**Provided information**.
════════════════

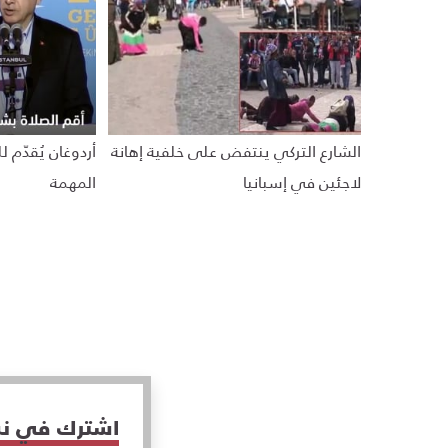
الشارع التركي ينتفض على خلفية إهانة
أردوغان يُقدّم 
لاجئين في إسبانيا
المهمة
اشترك في نشر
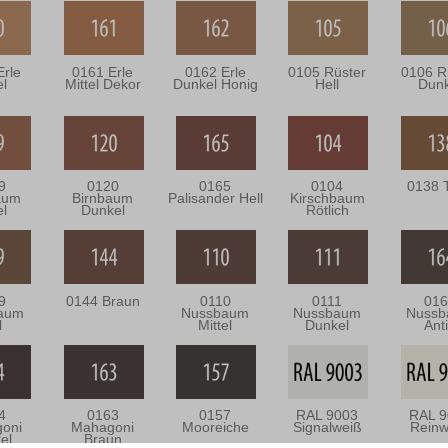
Erle
0161 Erle
0162 Erle
0105 Rüster
0106 R
el
Mittel Dekor
Dunkel Honig
Hell
Dunk
9
0120
0165
0104
0138 
aum
Birnbaum
Palisander Hell
Kirschbaum
el
Dunkel
Rötlich
9
0144 Braun
0110
0111
016
aum
Nussbaum
Nussbaum
Nuss
l
Mittel
Dunkel
Ant
4
0163
0157
RAL 9003
RAL 9
oni
Mahagoni
Mooreiche
Signalweiß
Reinw
el
Braun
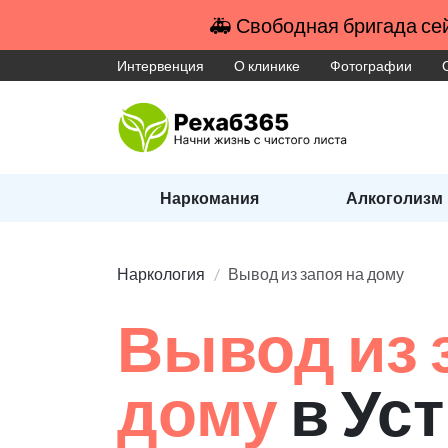
🚑 Свободная бригада сей
Интервенция
О клинике
Фотографии
Наркомания
Алкоголизм
Наркология
Вывод из запоя на дому
Вывод из 
дому
в Ус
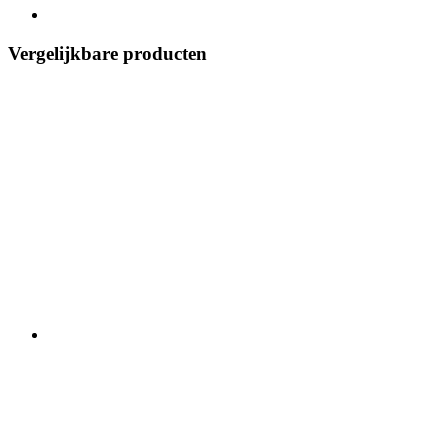
Vergelijkbare producten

════════════════

**About this exercise**. Print every line of text from the data above word for word, in the same order. Give only the text, with none of the images.

**Written answer**.
الشارع التركي ينتفض على خلفية إهانة
أردوغان يُقدّم 
لاجئين في إسبانيا
المهمة
اشترك في نشر
Erle
0161 Erle
0162 Erle
0105 Rüster
0106 R
el
Mittel Dekor
Dunkel Honig
Hell
Dunk
9
0120
0165
0104
0138 
aum
Birnbaum
Palisander Hell
Kirschbaum
el
Dunkel
Rötlich
9
0144 Braun
0110
0111
016
aum
Nussbaum
Nussbaum
Nuss
l
Mittel
Dunkel
Ant
4
0163
0157
RAL 9003
RAL 9
oni
Mahagoni
Mooreiche
Signalweiß
Reinw
el
Braun
🚑 Свободная бригада сей
Интервенция
О клинике
Фотографии
Наркомания
Алкоголизм
Наркология
Вывод из запоя на дому
Вывод из 
дому
в Ус
Vergelijkbare producten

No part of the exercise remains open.